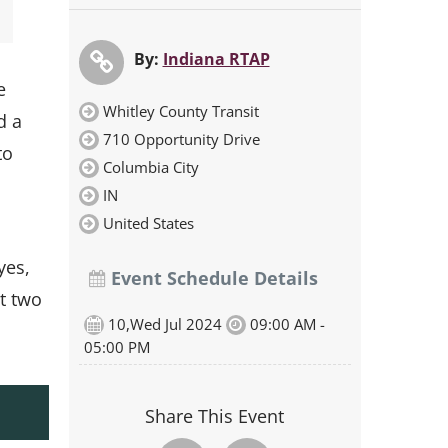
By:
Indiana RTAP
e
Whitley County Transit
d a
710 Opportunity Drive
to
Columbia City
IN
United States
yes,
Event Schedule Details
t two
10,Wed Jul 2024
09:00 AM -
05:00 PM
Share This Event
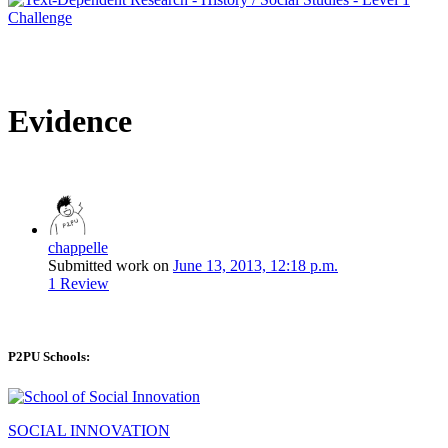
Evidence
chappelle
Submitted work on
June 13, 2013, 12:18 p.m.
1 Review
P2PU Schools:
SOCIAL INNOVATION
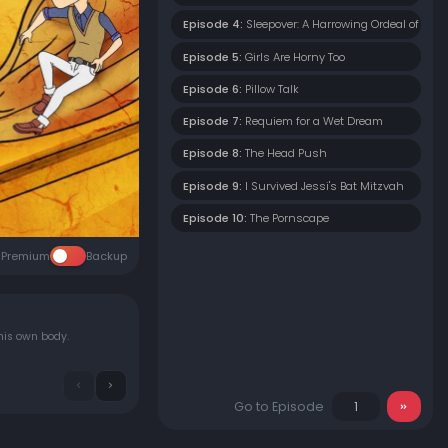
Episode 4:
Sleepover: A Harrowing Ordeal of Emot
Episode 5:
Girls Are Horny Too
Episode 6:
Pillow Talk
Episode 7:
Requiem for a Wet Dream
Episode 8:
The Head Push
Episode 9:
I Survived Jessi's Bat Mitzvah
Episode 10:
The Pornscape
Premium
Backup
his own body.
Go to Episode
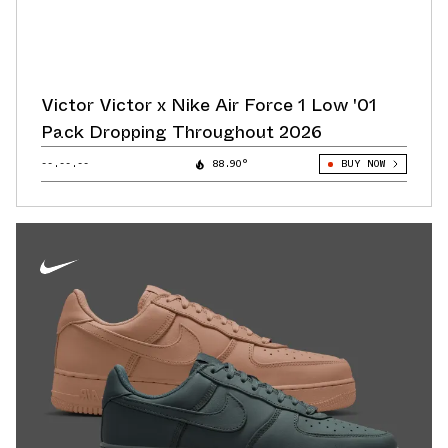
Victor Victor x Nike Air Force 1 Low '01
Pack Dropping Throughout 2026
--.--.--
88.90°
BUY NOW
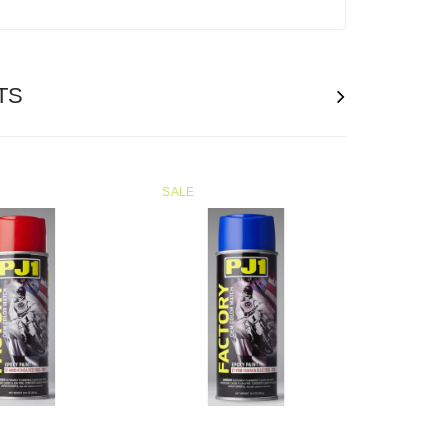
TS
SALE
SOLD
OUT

++++++++++

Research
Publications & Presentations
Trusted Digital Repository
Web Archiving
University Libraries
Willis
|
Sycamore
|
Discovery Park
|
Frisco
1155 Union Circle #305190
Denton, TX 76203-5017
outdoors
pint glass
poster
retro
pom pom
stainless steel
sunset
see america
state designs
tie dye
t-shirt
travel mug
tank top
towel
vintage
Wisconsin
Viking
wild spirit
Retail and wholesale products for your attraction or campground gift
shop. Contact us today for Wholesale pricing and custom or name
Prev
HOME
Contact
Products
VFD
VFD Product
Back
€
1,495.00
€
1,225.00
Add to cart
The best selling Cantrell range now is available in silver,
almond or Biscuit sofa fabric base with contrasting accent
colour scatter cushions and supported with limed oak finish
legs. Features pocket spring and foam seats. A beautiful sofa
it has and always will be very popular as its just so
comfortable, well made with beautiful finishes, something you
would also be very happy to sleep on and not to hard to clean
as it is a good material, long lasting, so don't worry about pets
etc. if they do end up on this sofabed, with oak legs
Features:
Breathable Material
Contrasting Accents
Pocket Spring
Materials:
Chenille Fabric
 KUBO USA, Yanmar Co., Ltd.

++++++++++

§ **Problem to solve**:
Go over the listing above and return each line with "Episode".

§ **Completed task**:
Episode 4:
Episode 5:
Episode 6:
Episode 7:
Episode 8:
Episode 9:
Episode 10:
Go to Episode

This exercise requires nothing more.